Advocates have also pointed to a Eugene, Oregon, program that dispatches medics and crisis workers on calls for help that don’t necessarily require police, and the Health Alliance for Violence Intervention, a network of hospital-based programs that try to break cycles of violence by helping victims get better health care and social services.
Even in Minneapolis, City Council members who voted to dismantle the police department said they will take an incremental approach. That will start with an effort to redirect funds from the police to other programs — including the city’s own violence-prevention office — that might become part of whatever the city’s new public safety system looks like, several council members said in an online panel hosted by The Appeal, a journalism website that focuses on criminal justice reform.

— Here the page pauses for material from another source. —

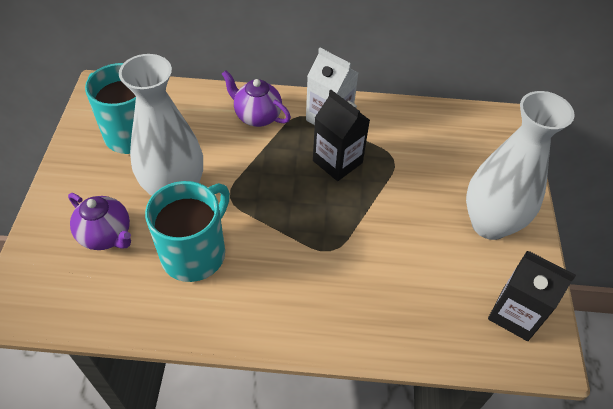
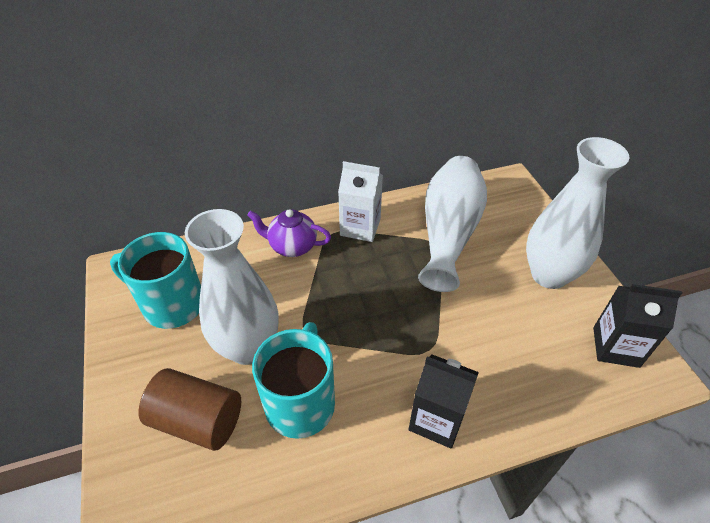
camera: 20 degrees left, 5 degrees down
purple teapot [68,193,131,250] -> brown cylinder [138,368,241,451]
black carton [313,90,370,181] -> black carton moved to [409,354,479,449]
none -> white vase [418,156,487,292]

“We’re talking about abolishing a failed police structure that doesn’t keep us safe,” Council Member Jeremiah Ellison said.
He also said that the replacement would include a system that responds to violent crime.
David Kennedy, director of the National Network for Safe Communities at John Jay College of Criminal Justice in New York City, which works with police and community leaders to disrupt gun violence, said he’s watched the defund movement evolve from an “advocacy aspiration to political reality almost overnight.”
The challenge, he added, was that “almost all of the details still need to be worked out.”